Measured end-to-end latency: ~600 ms to first bot audio (with Groq + Deepgram). Better than humans saying "hi, hold on".
Barge-in with anti-echo cooldown
If the caller speaks during a bot reply, VAD detects speech_start, aborts the in-flight TTS and cancels the LLM generation. Processes the new utterance without infinite self-interruption loop (configurable post-playback cooldown).
LLM JSON output
The LLM always replies with structured JSON:
{
"response": "Got it, can you confirm your ID number?",
"action": "continue", // continue | transfer | hangup
"variables": {
"intent": "invoice-question",
"verified_email": "[email protected]"
}
} response becomes voice; action decides the next IVR
node; variables merges into the session for downstream nodes
(webhook, function, condition).
BYO model
- STT: Deepgram Nova-2/Nova-3, ElevenLabs Scribe v2 Realtime, Whisper.

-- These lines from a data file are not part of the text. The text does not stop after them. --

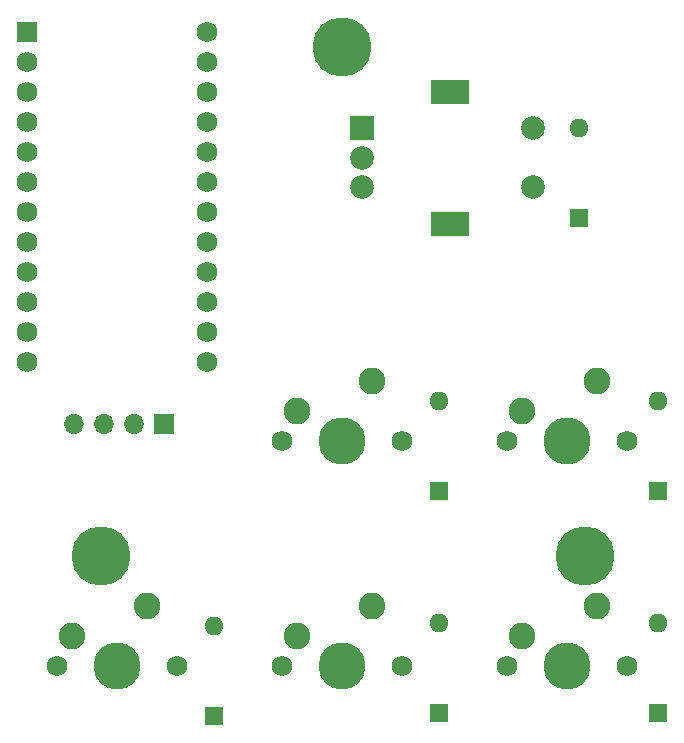
<source format=gbr>
%TF.GenerationSoftware,KiCad,Pcbnew,(6.0.0-rc1-291-g863699f2d1)*%
%TF.CreationDate,2021-12-02T17:31:09-06:00*%
%TF.ProjectId,Kinetic.Pad,4b696e65-7469-4632-9e50-61642e6b6963,rev?*%
%TF.SameCoordinates,Original*%
%TF.FileFunction,Soldermask,Bot*%
%TF.FilePolarity,Negative*%
%FSLAX46Y46*%
G04 Gerber Fmt 4.6, Leading zero omitted, Abs format (unit mm)*
G04 Created by KiCad (PCBNEW (6.0.0-rc1-291-g863699f2d1)) date 2021-12-02 17:31:09*
%MOMM*%
%LPD*%
G01*
G04 APERTURE LIST*
%ADD10C,1.750000*%
%ADD11C,3.987800*%
%ADD12C,2.250000*%
%ADD13R,3.200000X2.000000*%
%ADD14R,2.000000X2.000000*%
%ADD15C,2.000000*%
%ADD16R,1.700000X1.700000*%
%ADD17O,1.700000X1.700000*%
%ADD18R,1.752600X1.752600*%
%ADD19C,1.752600*%
%ADD20C,5.000000*%
%ADD21R,1.600000X1.600000*%
%ADD22O,1.600000X1.600000*%
G04 APERTURE END LIST*
D10*
%TO.C,MX3*%
X242570000Y-76200000D03*
D11*
X237490000Y-76200000D03*
D10*
X232410000Y-76200000D03*
D12*
X233680000Y-73660000D03*
X240030000Y-71120000D03*
%TD*%
D10*
%TO.C,MX4*%
X261620000Y-57150000D03*
D11*
X256540000Y-57150000D03*
D10*
X251460000Y-57150000D03*
D12*
X252730000Y-54610000D03*
X259080000Y-52070000D03*
%TD*%
D13*
%TO.C,SW1*%
X246684800Y-38747000D03*
X246684800Y-27547000D03*
D14*
X239184800Y-30647000D03*
D15*
X239184800Y-35647000D03*
X239184800Y-33147000D03*
X253684800Y-35647000D03*
X253684800Y-30647000D03*
%TD*%
D10*
%TO.C,MX2*%
X232410000Y-57150000D03*
X242570000Y-57150000D03*
D11*
X237490000Y-57150000D03*
D12*
X233680000Y-54610000D03*
X240030000Y-52070000D03*
%TD*%
D11*
%TO.C,MX5*%
X256540000Y-76200000D03*
D10*
X261620000Y-76200000D03*
X251460000Y-76200000D03*
D12*
X252730000Y-73660000D03*
X259080000Y-71120000D03*
%TD*%
D16*
%TO.C,OLED*%
X222473000Y-55677000D03*
D17*
X219933000Y-55677000D03*
X217393000Y-55677000D03*
X214853000Y-55677000D03*
%TD*%
D18*
%TO.C,U1*%
X210820000Y-22479000D03*
D19*
X210820000Y-25019000D03*
X210820000Y-27559000D03*
X210820000Y-30099000D03*
X210820000Y-32639000D03*
X210820000Y-35179000D03*
X210820000Y-37719000D03*
X210820000Y-40259000D03*
X210820000Y-42799000D03*
X210820000Y-45339000D03*
X210820000Y-47879000D03*
X210820000Y-50419000D03*
X226060000Y-50419000D03*
X226060000Y-47879000D03*
X226060000Y-45339000D03*
X226060000Y-42799000D03*
X226060000Y-40259000D03*
X226060000Y-37719000D03*
X226060000Y-35179000D03*
X226060000Y-32639000D03*
X226060000Y-30099000D03*
X226060000Y-27559000D03*
X226060000Y-25019000D03*
X226060000Y-22479000D03*
%TD*%
D10*
%TO.C,MX1*%
X223520000Y-76200000D03*
X213360000Y-76200000D03*
D11*
X218440000Y-76200000D03*
D12*
X214630000Y-73660000D03*
X220980000Y-71120000D03*
%TD*%
D20*
%TO.C,H1*%
X237490000Y-23749000D03*
%TD*%
%TO.C,H2*%
X217106500Y-66865500D03*
%TD*%
%TO.C,H3*%
X258127500Y-66865500D03*
%TD*%
D21*
%TO.C,D3*%
X226695000Y-80391000D03*
D22*
X226695000Y-72771000D03*
%TD*%
D21*
%TO.C,D5*%
X245745000Y-61341000D03*
D22*
X245745000Y-53721000D03*
%TD*%
D21*
%TO.C,D6*%
X245745000Y-80137000D03*
D22*
X245745000Y-72517000D03*
%TD*%
D21*
%TO.C,D8*%
X264287000Y-61341000D03*
D22*
X264287000Y-53721000D03*
%TD*%
D21*
%TO.C,D7*%
X257556000Y-38277800D03*
D22*
X257556000Y-30657800D03*
%TD*%
D21*
%TO.C,D9*%
X264287000Y-80137000D03*
D22*
X264287000Y-72517000D03*
%TD*%
M02*

</source>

- LLM: any OpenAI-compatible. Tested: OpenAI, Groq (~120 ms TTFT), Cerebras, Together.
- TTS: ElevenLabs v2/v3 (audio tags supported —
[laughs],[sighs]), OpenAI TTS.
Your API keys are AES-256-GCM encrypted in DB. We don't touch your token cost — you pay your provider directly.
Safeguards
- max_turns — cut off after N exchanges (prevents loops).
- max_duration_sec — cut off by timeout.
- Automatic routing to human — the LLM can request a transfer when it detects frustration or out-of-scope topics.
- Persisted conversation — turns, variables, metrics (tokens, ms per stage) saved for audit.
Post-call visualization
Each AI conversation lands in AIAgentsPage → Conversations with the full transcript, captured variables, exit_reason and per-stage metrics. Ideal for prompt coaching and variant A/B testing.